Pete grabs hold of my hand and squeezes it.
“But, Mama, I never forg
ot you. This place is for you. It is named for you and it is everything you would have wanted. Full of beautiful things. Macarons, tea, love, and wonderful people. I want you always to have a place here no matter where you are now. So I am leaving some of your things here. An anchor for you to come back to.”
The singing on the tape grows louder and louder, and when I glance over at Gigi, she is crying quietly, tears falling onto the soil. I start to cry too.
“I loved you, Mama. I am your daughter and you will always be in me, with me, wherever I go. I forgive you for everything, and I hope you forgive me too.”

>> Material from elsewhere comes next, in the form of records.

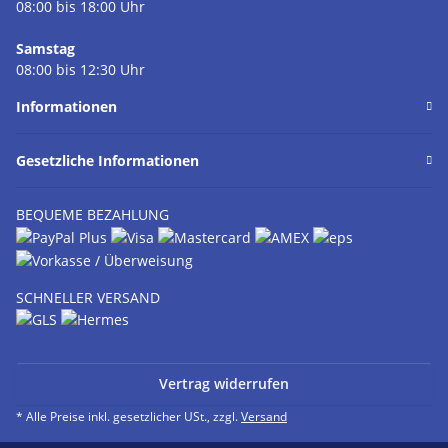
08:00 bis 18:00 Uhr
Samstag
08:00 bis 12:30 Uhr
Informationen
Gesetzliche Informationen
BEQUEME BEZAHLUNG
SCHNELLER VERSAND
Vertrag widerrufen
* Alle Preise inkl. gesetzlicher USt., zzgl.
Versand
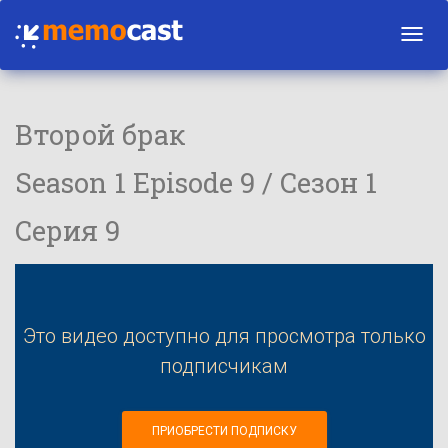
Toggl
navig
Второй брак
Season 1 Episode 9 / Сезон 1
Серия 9
Это видео доступно для просмотра только
подписчикам
ПРИОБРЕСТИ ПОДПИСКУ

As the music, full of whirs and clicks and imperfections, pours from the kitchen window, I translate the lyrics in my mind, closing my eyes for a moment, letting everything go dark and disappear behind my eyelids while I find my breath. Then I open my eyes and lift the plastic bag to let Mama’s last few things fall into the earth. A book falls first, probably the last she ever read, the cover white and red. Poem for the Day. The pages are folded and ripped, and there’s a tea stain like a bruise down the spine. Her sweater falls next, followed by a string of purple beads. I remember her singing jazz and dancing around the house, those beads jumping up and around her face as she sprang and skipped. There is a hairbrush and one sock. It is gray. Thick enough to keep a London winter from nipping at her toes. Finally an envelope sails down onto the top of the small heap. “Gracie” is written in loopy letters. I fish it out and slip it into my pocket. It is all that is left, and I will keep it. That and Edith, still singing. I regret nothing, she warbles.
Finally, Pete passes me the shoe box and I untie the ribbon. My own letters flutter down into the hole, white as doves’ wings. Rest in peace, Mama.
Pete holds me while I cry. I wonder who I will be without the guilt and the sadness that have been weighing me down all these years. I miss her.
From somewhere outside of myself I feel that lightness again; it’s as if I am being pulled from above by a string. The wind rakes its fingers through my hair and, when I look up, the clouds have parted. There is a vein of blue sky painted between the buildings above us. Pete lifts his head and sees it too. Gigi goes back inside. We can hear her rewind the tape and then hit Play again. Miss Piaf lets rip. I imagine the English as subtitles, scrolling across that Renaissance painting kind of sky. Speaking of no regrets, leaving the past behind. Then the tiny seed of something quite new. Piaf doesn’t say what it is, but I know. Hope.